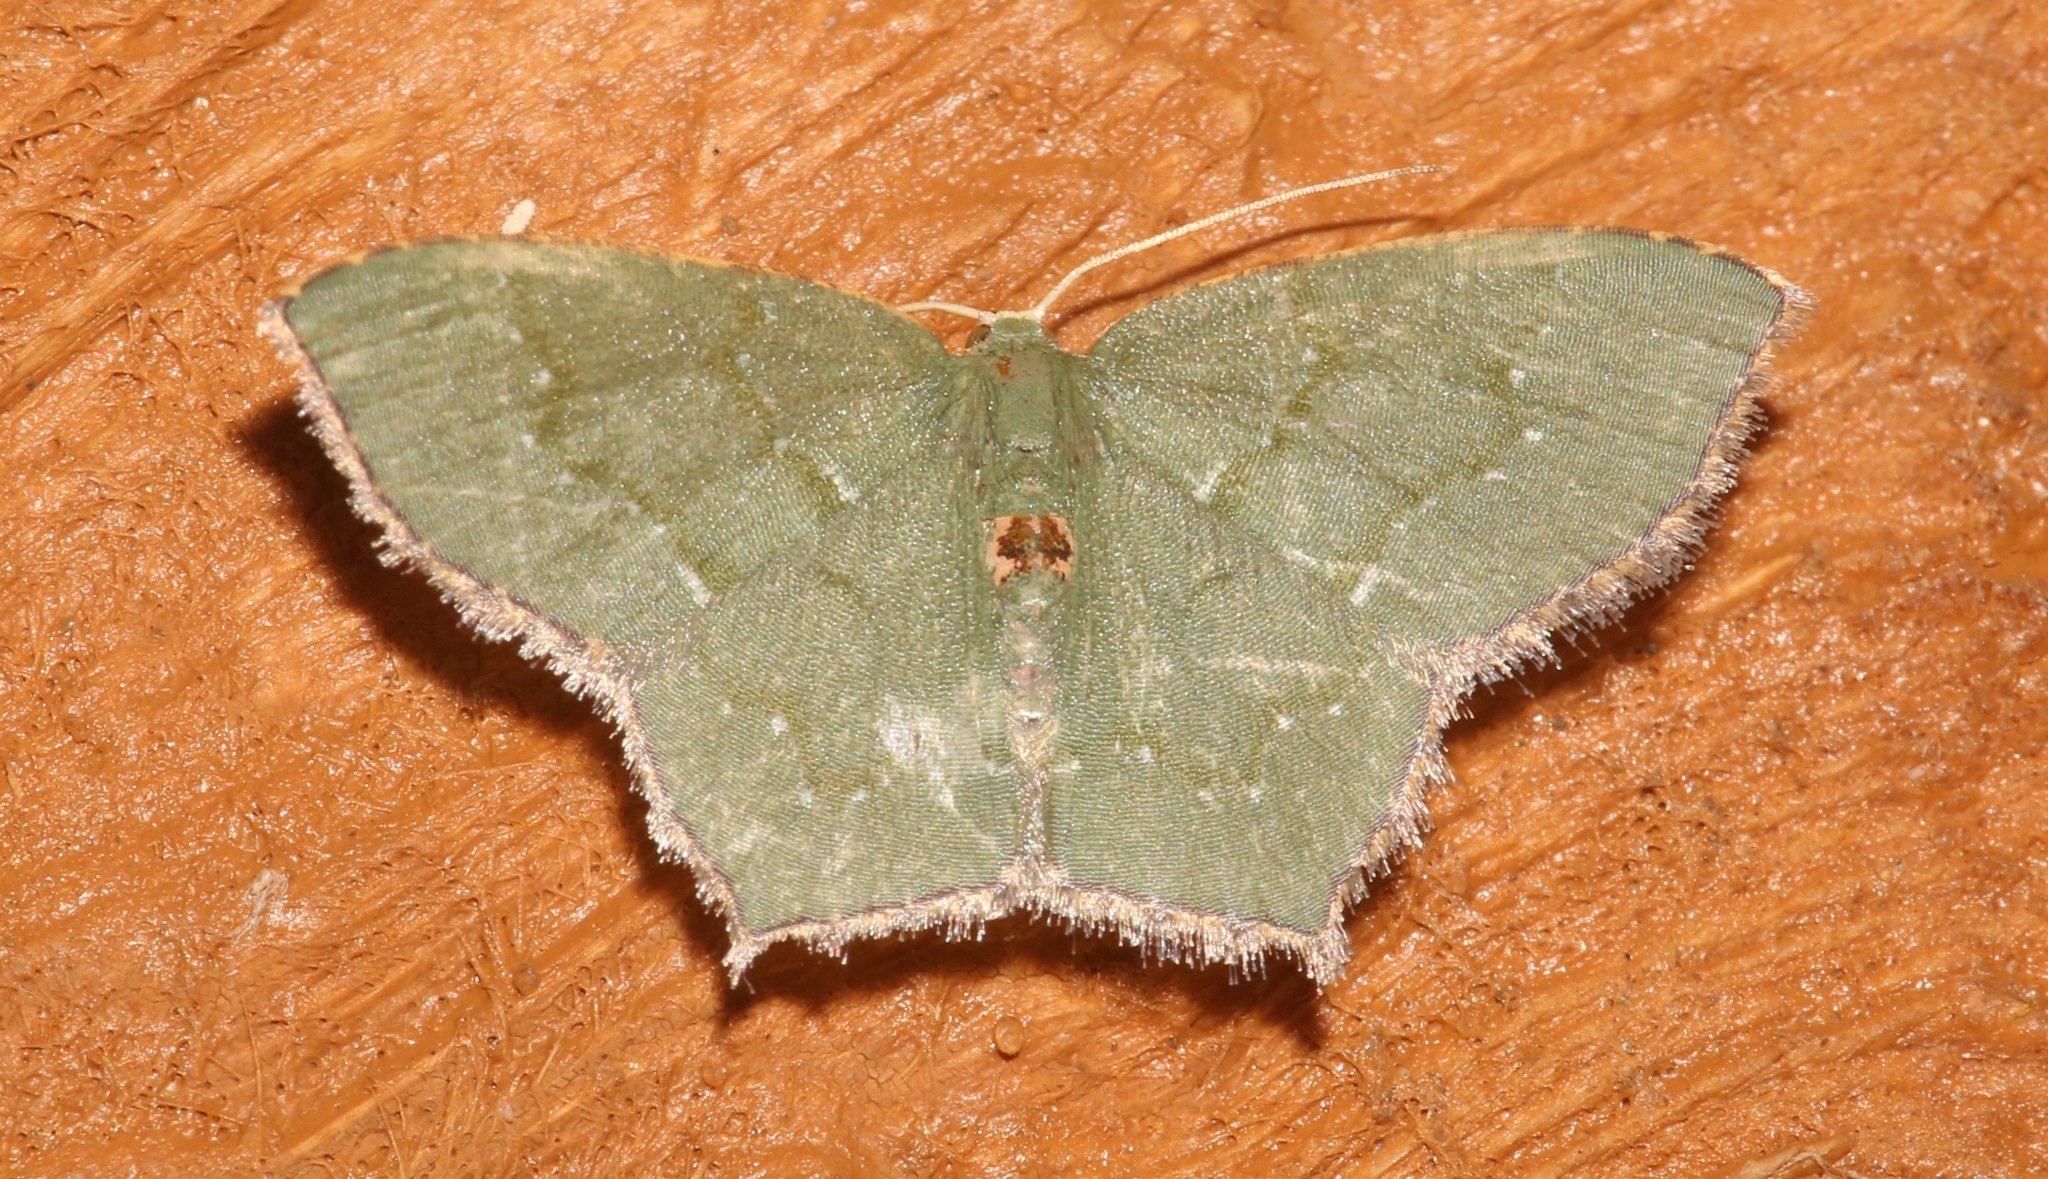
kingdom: Animalia
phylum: Arthropoda
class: Insecta
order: Lepidoptera
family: Geometridae
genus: Chloropteryx
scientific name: Chloropteryx tepperaria
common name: Angle winged emerald moth
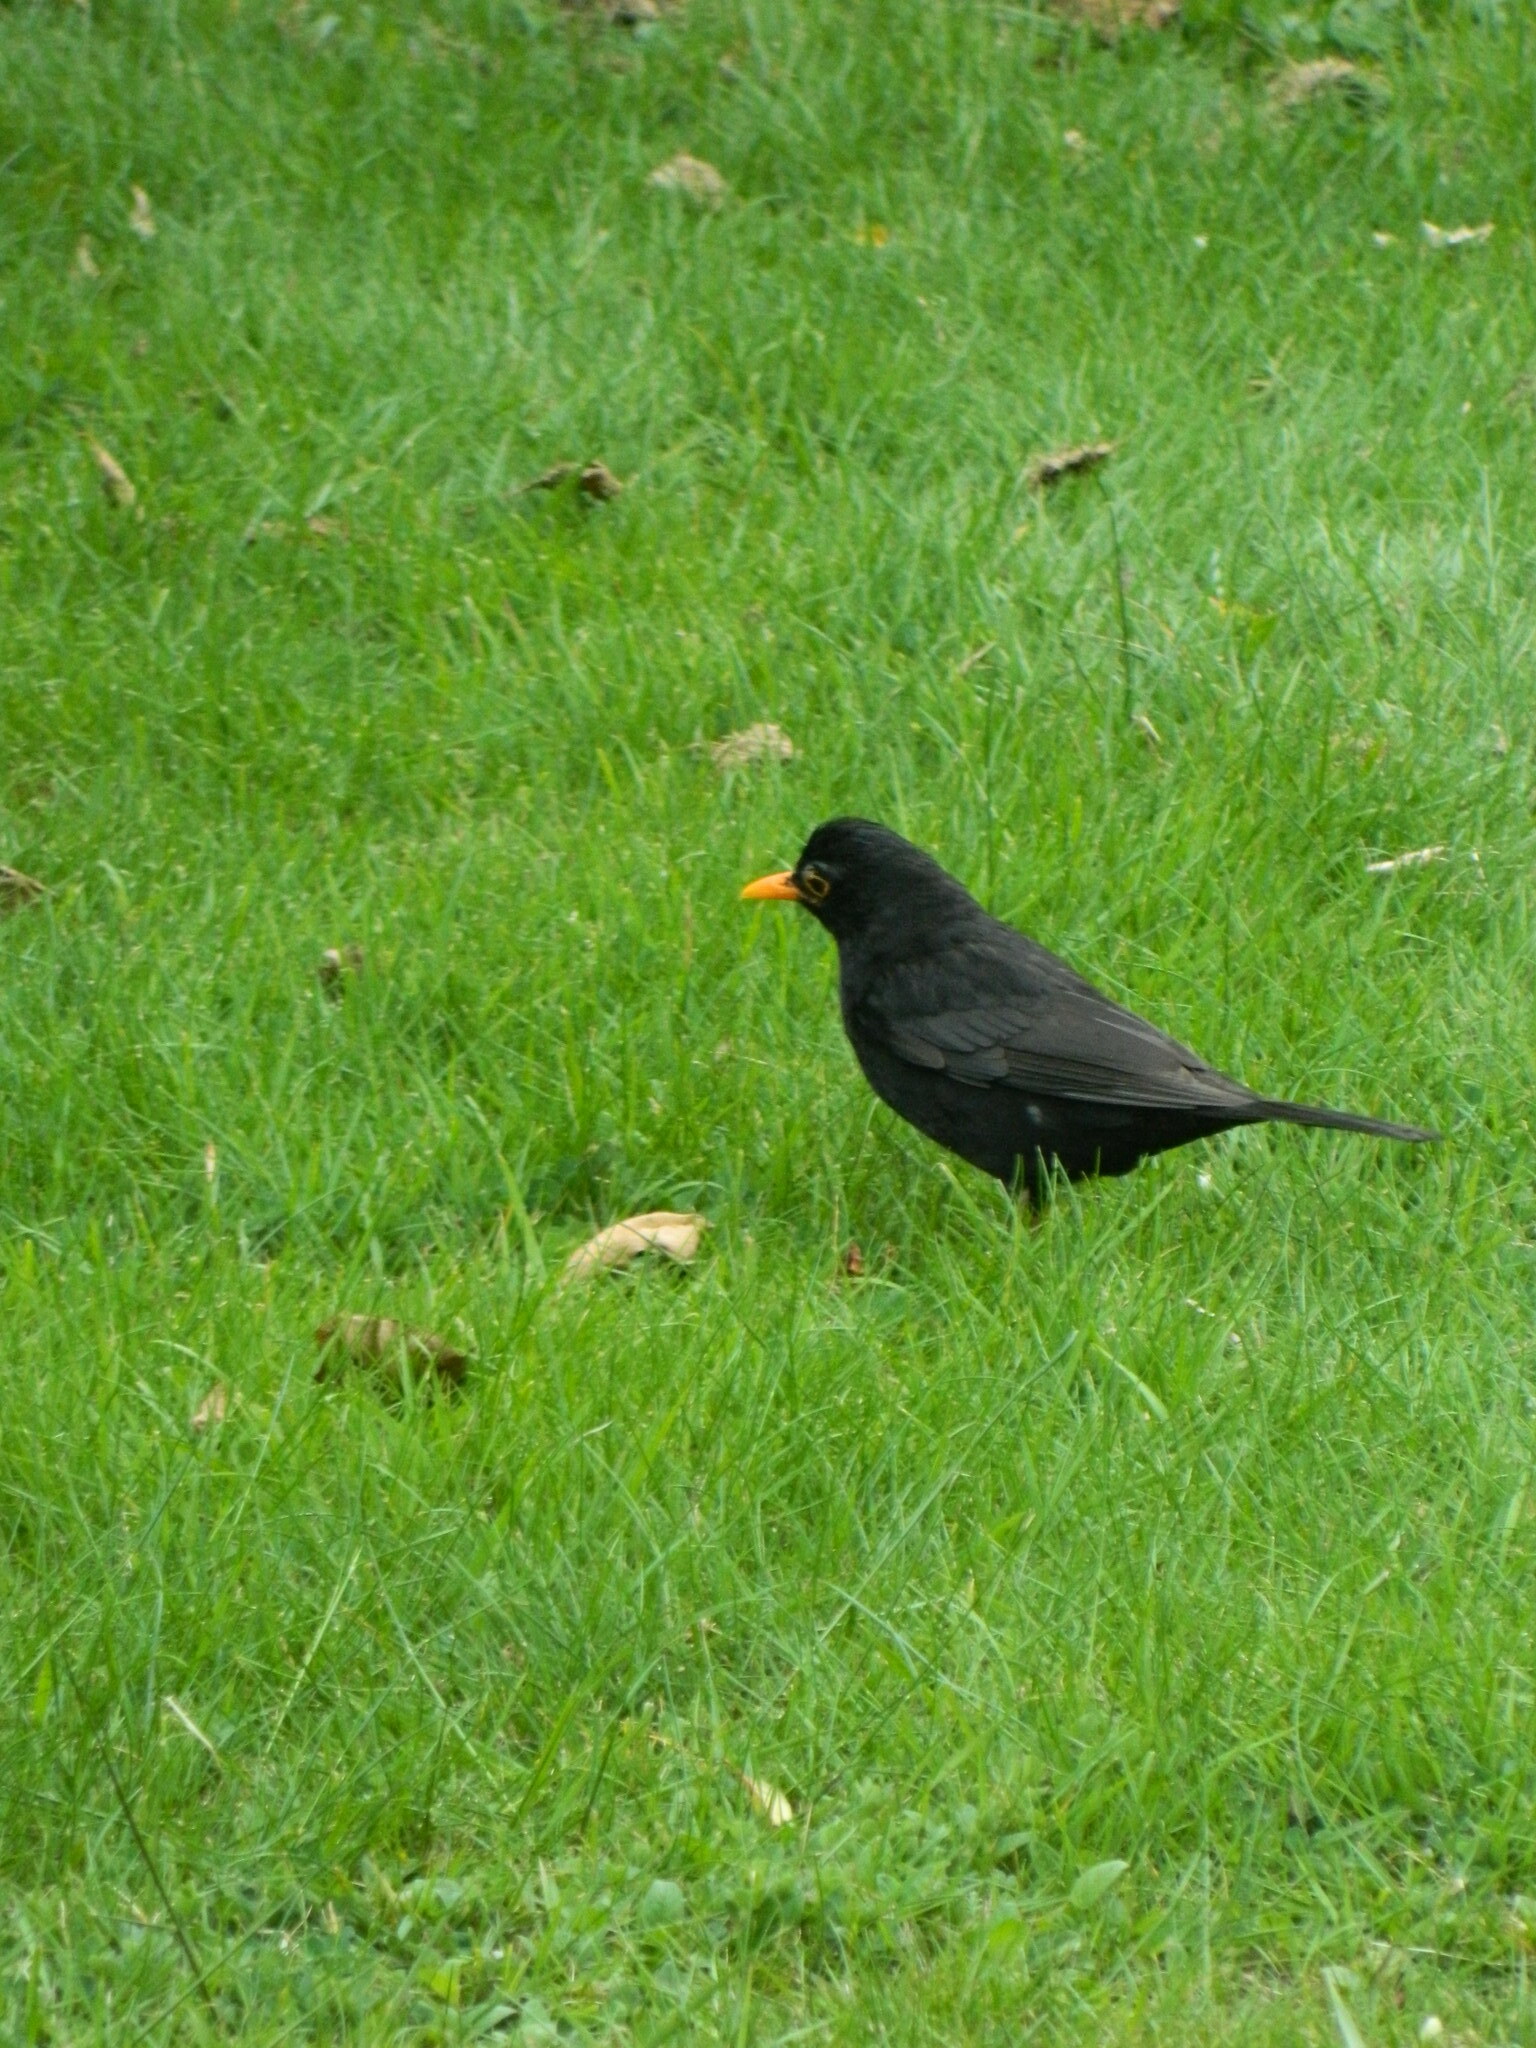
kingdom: Animalia
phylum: Chordata
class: Aves
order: Passeriformes
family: Turdidae
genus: Turdus
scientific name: Turdus merula
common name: Common blackbird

--- Problem to solve ---
Write out the lines for every item again, swapping "scientific name" for "binomial name" and changing nothing else. Leave the pictures out.

--- Output for this exercise ---
kingdom: Animalia
phylum: Arthropoda
class: Insecta
order: Lepidoptera
family: Geometridae
genus: Chloropteryx
binomial name: Chloropteryx tepperaria
common name: Angle winged emerald moth
kingdom: Animalia
phylum: Chordata
class: Aves
order: Passeriformes
family: Turdidae
genus: Turdus
binomial name: Turdus merula
common name: Common blackbird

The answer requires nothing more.